Data entries:
════════

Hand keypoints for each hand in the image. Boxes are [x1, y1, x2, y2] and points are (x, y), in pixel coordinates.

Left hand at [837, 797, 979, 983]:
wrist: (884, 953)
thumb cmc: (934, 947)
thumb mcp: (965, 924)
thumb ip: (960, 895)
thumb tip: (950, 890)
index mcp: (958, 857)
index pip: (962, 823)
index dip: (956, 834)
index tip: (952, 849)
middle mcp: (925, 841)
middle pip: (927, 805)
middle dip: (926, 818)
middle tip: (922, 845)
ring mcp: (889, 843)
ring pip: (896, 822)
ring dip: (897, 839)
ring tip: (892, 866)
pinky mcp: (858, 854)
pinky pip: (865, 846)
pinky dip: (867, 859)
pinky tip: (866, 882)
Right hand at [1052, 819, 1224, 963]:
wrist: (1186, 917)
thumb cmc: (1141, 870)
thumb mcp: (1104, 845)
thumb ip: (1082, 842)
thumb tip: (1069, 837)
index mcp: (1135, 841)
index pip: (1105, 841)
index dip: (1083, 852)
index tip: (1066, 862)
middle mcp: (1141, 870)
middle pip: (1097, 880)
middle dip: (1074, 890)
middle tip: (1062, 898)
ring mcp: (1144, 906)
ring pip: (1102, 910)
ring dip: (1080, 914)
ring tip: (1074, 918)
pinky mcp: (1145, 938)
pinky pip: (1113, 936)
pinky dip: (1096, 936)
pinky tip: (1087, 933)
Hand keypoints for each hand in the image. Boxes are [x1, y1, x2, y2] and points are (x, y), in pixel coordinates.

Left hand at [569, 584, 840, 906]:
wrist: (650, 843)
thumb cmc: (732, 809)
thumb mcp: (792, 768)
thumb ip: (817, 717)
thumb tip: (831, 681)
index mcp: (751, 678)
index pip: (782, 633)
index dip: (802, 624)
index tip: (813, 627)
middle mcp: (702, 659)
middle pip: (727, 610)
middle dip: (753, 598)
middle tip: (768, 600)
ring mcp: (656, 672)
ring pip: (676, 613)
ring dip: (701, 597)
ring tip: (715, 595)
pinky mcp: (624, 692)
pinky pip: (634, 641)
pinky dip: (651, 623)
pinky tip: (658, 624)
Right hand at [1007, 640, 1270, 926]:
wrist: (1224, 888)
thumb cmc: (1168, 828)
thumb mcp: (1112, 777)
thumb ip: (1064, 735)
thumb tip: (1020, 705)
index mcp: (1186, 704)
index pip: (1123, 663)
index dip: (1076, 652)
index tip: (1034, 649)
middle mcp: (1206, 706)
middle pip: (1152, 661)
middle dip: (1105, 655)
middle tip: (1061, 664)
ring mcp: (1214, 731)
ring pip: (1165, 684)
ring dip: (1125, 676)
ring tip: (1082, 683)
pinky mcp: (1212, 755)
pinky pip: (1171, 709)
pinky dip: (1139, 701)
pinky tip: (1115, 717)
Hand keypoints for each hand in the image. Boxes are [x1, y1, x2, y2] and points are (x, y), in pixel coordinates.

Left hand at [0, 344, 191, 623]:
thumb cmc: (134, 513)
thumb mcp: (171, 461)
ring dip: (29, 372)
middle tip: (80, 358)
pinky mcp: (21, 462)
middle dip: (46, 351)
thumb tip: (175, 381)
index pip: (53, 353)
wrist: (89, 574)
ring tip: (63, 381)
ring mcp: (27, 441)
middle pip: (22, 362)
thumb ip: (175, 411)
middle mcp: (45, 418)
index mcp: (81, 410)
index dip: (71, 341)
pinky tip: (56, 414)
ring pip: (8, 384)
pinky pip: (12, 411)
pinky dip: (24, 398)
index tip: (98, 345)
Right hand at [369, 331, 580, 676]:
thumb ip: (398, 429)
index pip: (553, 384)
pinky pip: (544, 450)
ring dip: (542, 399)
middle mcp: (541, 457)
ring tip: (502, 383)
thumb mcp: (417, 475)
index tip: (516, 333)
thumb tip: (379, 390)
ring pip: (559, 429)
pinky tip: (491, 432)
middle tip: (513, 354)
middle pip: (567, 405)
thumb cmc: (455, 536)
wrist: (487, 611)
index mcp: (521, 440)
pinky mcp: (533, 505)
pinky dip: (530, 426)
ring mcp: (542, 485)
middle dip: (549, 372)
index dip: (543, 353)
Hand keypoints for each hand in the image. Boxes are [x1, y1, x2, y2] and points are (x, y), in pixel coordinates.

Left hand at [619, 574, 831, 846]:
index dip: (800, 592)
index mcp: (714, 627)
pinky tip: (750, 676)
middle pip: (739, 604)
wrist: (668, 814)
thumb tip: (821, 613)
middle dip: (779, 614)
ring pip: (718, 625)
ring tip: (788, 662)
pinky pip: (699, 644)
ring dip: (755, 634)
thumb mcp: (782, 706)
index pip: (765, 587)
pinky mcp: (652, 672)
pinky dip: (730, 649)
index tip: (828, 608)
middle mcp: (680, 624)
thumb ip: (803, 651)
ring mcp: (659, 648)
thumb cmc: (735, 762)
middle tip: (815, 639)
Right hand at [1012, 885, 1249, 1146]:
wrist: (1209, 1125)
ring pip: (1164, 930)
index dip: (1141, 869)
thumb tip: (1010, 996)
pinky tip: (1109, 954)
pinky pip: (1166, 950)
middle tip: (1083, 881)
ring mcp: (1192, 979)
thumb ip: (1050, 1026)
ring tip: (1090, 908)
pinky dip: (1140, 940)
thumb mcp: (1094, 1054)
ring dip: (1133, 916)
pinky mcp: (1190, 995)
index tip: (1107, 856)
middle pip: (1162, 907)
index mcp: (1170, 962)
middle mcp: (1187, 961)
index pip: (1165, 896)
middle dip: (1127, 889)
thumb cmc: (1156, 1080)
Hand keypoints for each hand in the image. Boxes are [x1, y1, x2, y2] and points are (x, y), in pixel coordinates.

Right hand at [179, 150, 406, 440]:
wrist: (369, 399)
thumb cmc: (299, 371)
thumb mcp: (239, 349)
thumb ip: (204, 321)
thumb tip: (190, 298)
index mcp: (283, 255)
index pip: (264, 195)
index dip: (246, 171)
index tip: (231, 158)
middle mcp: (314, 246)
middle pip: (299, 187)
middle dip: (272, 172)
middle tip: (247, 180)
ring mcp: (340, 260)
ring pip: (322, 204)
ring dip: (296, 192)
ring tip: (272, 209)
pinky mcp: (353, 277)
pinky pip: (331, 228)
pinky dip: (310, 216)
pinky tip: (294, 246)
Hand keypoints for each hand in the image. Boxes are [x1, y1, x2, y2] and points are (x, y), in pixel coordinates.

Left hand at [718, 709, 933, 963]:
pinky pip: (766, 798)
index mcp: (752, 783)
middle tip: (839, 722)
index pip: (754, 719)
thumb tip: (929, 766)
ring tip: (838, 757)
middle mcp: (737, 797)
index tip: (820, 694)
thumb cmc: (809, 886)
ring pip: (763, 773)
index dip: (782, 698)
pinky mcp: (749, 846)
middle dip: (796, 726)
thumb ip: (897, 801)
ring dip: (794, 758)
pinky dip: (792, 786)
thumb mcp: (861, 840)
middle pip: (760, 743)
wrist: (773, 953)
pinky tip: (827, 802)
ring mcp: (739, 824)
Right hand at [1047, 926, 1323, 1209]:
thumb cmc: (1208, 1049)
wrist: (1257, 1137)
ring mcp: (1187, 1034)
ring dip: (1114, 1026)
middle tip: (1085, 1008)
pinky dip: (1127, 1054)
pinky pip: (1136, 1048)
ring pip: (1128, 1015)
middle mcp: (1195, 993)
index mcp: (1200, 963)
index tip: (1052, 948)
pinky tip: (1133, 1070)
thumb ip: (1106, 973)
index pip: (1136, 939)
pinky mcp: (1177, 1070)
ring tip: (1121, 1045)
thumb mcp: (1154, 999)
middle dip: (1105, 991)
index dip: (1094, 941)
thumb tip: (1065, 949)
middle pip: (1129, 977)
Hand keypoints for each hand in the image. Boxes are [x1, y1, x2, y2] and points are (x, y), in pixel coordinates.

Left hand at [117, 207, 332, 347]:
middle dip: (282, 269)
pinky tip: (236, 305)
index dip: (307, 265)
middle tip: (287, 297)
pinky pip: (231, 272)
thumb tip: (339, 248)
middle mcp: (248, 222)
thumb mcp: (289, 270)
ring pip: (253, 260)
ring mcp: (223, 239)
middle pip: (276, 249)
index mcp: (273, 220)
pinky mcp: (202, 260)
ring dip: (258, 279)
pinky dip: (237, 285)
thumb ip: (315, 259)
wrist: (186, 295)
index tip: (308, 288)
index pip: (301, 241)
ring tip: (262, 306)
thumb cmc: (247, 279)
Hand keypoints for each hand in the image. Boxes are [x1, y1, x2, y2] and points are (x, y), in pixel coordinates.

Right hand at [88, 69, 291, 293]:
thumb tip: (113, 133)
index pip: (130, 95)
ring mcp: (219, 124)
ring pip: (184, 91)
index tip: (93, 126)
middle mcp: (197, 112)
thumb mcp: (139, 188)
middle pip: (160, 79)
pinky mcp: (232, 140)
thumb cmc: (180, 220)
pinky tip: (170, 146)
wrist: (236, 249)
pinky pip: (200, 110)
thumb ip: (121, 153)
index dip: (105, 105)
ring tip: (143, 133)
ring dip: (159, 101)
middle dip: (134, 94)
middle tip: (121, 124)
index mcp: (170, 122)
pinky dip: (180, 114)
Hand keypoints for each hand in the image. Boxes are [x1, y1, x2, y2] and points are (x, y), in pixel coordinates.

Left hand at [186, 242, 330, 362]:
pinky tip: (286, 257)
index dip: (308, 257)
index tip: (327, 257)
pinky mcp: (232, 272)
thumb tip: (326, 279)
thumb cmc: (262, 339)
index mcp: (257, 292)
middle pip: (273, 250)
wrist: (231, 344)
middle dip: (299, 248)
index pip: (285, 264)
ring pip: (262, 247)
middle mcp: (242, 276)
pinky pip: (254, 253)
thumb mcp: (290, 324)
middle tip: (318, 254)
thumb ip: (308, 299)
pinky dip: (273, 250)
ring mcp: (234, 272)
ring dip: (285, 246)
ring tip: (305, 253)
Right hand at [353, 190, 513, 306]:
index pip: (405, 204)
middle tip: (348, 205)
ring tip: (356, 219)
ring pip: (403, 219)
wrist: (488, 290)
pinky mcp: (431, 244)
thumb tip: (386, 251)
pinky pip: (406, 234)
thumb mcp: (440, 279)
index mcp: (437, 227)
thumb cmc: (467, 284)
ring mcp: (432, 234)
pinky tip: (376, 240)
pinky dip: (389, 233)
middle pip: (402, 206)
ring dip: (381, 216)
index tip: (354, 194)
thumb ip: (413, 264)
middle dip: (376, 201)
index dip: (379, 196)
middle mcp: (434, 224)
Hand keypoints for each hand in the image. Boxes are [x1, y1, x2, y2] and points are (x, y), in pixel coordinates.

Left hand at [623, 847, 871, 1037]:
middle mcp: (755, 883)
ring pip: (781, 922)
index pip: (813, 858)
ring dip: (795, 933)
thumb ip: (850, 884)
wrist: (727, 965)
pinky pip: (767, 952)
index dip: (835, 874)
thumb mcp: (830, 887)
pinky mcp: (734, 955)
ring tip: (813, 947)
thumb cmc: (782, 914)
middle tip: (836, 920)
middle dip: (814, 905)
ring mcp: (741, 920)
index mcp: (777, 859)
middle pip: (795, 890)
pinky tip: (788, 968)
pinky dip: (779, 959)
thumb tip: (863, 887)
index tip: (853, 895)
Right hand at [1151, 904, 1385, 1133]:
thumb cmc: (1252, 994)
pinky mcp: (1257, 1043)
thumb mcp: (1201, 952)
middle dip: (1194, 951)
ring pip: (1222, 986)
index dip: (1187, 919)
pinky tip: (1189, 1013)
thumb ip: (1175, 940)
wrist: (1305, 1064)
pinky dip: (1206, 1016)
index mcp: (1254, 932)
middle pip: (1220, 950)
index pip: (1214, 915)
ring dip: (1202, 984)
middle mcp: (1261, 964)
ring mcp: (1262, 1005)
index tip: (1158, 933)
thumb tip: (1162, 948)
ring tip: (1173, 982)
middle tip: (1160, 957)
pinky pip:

════════

> [Instructions for the task] Output, from the data above, the lines from the line with "pinky pip: (1113, 936)" to the line with "thumb cmc: (732, 809)" exactly as they stand, both ends included and nothing else.

> [Output of the task]
pinky pip: (1113, 936)
pinky dip: (1096, 936)
pinky tip: (1087, 933)
Hand keypoints for each hand in the image. Boxes are [x1, y1, x2, y2] and points are (x, y), in pixel coordinates.

Left hand at [569, 584, 840, 906]:
wrist: (650, 843)
thumb cmc: (732, 809)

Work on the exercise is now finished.